▶ _Extrait_
New Retail #1 – Le juste prix et le paradoxe du consommateur
Alors que l’inflation atteint un niveau inédit en France depuis 1985 en se situant à 5,2% en moyenne sur l’année 2022 (source : Insee, décembre 2022), accélérée par la flambée des prix de l’énergie, de l’alimentation et des produits manufacturés, la réflexion autour du « juste prix » devient plus que jamais un sujet d’actualité.
Si la notion de « juste prix » interpelle depuis plusieurs siècles, cette dernière a évolué au gré des mutations sociétales et de la conception de la consommation. Au 11ème siècle, St Thomas d’Aquin introduisait déjà dans cette notion, l’idée d’une profitabilité pour le bien commun, au-delà d’un intérêt individuel ou bilatéral. La recherche du « juste prix » est donc un sujet de société, reflet des grands enjeux d’une époque et qui, pour notre génération, est liée à des problématiques telles que la mondialisation, le développement durable, la relocalisation ou encore le progrès technique.

▶ _Données fournies_

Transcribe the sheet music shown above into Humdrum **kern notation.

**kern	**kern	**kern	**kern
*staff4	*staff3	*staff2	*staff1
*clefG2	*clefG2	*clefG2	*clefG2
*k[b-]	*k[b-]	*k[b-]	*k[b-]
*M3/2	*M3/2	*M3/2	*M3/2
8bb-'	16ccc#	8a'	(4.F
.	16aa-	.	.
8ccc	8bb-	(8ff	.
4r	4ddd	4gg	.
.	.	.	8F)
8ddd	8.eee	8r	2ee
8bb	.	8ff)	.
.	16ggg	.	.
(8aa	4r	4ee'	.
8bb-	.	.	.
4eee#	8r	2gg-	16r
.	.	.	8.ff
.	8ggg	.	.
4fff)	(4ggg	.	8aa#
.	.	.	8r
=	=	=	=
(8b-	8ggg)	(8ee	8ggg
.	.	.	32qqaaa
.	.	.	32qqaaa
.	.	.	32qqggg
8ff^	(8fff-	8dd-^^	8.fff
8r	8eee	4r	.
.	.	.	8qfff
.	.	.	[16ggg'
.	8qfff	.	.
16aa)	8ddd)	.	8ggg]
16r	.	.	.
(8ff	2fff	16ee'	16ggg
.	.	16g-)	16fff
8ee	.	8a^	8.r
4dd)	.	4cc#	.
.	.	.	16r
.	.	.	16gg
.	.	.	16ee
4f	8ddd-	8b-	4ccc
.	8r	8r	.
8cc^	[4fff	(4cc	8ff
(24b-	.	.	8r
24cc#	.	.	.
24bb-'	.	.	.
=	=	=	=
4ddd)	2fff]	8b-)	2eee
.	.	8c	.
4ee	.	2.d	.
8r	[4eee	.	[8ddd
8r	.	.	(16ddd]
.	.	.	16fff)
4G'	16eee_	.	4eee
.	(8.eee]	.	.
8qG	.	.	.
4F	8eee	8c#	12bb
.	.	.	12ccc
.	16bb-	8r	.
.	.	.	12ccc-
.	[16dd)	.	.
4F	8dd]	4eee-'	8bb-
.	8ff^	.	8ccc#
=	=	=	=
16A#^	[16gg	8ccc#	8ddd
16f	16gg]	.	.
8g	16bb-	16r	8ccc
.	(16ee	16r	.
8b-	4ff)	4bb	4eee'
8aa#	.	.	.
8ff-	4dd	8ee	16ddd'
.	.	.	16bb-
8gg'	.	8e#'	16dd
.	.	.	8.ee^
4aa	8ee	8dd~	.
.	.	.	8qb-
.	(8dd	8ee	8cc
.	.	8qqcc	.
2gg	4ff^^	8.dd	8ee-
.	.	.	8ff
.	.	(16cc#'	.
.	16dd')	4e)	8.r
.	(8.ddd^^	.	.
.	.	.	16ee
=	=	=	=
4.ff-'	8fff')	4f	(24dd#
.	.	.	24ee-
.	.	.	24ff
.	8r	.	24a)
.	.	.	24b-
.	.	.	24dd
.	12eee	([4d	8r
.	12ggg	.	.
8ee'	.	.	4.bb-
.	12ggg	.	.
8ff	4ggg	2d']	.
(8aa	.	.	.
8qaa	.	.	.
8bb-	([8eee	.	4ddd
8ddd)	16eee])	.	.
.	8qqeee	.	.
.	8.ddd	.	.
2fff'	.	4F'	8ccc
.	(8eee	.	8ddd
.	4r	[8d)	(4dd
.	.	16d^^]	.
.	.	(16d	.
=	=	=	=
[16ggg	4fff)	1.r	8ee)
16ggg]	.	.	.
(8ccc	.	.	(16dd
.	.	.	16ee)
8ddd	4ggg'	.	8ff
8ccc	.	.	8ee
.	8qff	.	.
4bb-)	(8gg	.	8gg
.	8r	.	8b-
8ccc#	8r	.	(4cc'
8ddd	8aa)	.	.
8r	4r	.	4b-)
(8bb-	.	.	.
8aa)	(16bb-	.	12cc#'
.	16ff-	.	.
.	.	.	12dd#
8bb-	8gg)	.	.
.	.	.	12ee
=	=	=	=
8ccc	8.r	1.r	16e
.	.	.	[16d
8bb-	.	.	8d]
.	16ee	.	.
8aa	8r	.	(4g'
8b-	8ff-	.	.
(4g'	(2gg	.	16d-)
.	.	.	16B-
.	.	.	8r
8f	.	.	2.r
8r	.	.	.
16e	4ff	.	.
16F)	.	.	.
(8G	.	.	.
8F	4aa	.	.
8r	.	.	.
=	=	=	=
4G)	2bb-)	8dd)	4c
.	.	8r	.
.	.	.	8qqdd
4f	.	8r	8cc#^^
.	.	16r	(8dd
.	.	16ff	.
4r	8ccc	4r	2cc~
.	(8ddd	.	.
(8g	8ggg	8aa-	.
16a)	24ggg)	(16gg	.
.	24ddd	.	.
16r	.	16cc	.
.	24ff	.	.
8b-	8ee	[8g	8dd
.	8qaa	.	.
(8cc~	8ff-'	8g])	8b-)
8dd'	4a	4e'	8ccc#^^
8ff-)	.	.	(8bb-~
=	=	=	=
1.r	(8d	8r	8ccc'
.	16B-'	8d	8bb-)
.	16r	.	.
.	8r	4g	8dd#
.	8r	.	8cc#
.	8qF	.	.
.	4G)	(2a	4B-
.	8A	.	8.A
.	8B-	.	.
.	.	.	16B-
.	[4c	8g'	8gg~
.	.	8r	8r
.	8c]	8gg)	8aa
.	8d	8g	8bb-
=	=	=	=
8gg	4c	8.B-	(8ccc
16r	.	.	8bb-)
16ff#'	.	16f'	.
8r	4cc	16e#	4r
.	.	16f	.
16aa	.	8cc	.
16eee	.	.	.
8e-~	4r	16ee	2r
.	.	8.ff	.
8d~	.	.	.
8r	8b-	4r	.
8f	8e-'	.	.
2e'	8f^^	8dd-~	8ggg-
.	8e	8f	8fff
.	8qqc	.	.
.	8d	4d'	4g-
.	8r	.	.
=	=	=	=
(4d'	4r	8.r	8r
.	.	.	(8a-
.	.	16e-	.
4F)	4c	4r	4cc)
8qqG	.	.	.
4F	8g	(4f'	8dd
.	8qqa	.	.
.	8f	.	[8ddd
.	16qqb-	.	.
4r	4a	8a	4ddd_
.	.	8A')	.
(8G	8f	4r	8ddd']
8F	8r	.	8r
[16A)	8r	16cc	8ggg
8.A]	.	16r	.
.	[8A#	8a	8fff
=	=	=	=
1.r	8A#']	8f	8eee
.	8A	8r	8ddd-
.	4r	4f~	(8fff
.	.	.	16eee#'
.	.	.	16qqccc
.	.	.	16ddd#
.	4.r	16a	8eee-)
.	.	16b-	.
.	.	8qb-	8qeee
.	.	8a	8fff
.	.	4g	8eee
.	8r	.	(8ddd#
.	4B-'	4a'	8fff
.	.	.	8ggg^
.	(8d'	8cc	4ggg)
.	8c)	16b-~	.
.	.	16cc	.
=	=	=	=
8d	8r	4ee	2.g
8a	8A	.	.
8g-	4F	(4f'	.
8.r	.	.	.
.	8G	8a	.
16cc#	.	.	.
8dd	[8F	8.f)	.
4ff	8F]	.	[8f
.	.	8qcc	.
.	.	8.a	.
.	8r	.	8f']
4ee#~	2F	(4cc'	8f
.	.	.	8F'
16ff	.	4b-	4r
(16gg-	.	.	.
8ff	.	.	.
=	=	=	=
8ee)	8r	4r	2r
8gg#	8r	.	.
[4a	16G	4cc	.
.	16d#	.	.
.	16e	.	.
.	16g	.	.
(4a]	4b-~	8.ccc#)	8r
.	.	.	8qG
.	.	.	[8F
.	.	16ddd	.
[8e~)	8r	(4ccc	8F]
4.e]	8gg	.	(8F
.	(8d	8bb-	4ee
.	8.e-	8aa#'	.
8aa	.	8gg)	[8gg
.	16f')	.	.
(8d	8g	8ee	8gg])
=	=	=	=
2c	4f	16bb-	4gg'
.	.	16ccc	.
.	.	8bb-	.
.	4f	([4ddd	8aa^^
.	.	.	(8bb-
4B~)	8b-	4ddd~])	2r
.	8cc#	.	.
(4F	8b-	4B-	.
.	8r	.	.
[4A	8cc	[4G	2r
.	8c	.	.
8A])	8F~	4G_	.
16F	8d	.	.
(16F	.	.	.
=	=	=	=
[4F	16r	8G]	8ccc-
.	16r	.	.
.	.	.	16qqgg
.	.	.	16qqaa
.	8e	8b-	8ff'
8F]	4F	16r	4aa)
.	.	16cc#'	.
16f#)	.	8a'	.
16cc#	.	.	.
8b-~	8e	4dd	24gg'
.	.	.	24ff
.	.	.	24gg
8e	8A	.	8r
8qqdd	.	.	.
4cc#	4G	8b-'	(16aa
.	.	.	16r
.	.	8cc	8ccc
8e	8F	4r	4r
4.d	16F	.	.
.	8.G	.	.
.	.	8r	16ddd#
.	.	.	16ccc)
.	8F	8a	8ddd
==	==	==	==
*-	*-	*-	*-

▶ _Consigne écrite 1_
Reproduisez intégralement l'extrait sur le juste prix, sans y changer quoi que ce soit.
▶ _Consigne écrite 2_
Dénombrez les lignes des données qui contiennent la chaîne « kern », en tenant compte de la casse. Indiquez uniquement ce nombre.
L'extrait et les données n'ont aucun lien entre eux.

▶ _Réponse correcte 1_
New Retail #1 – Le juste prix et le paradoxe du consommateur
Alors que l’inflation atteint un niveau inédit en France depuis 1985 en se situant à 5,2% en moyenne sur l’année 2022 (source : Insee, décembre 2022), accélérée par la flambée des prix de l’énergie, de l’alimentation et des produits manufacturés, la réflexion autour du « juste prix » devient plus que jamais un sujet d’actualité.
Si la notion de « juste prix » interpelle depuis plusieurs siècles, cette dernière a évolué au gré des mutations sociétales et de la conception de la consommation. Au 11ème siècle, St Thomas d’Aquin introduisait déjà dans cette notion, l’idée d’une profitabilité pour le bien commun, au-delà d’un intérêt individuel ou bilatéral. La recherche du « juste prix » est donc un sujet de société, reflet des grands enjeux d’une époque et qui, pour notre génération, est liée à des problématiques telles que la mondialisation, le développement durable, la relocalisation ou encore le progrès technique.

▶ _Réponse correcte 2_
2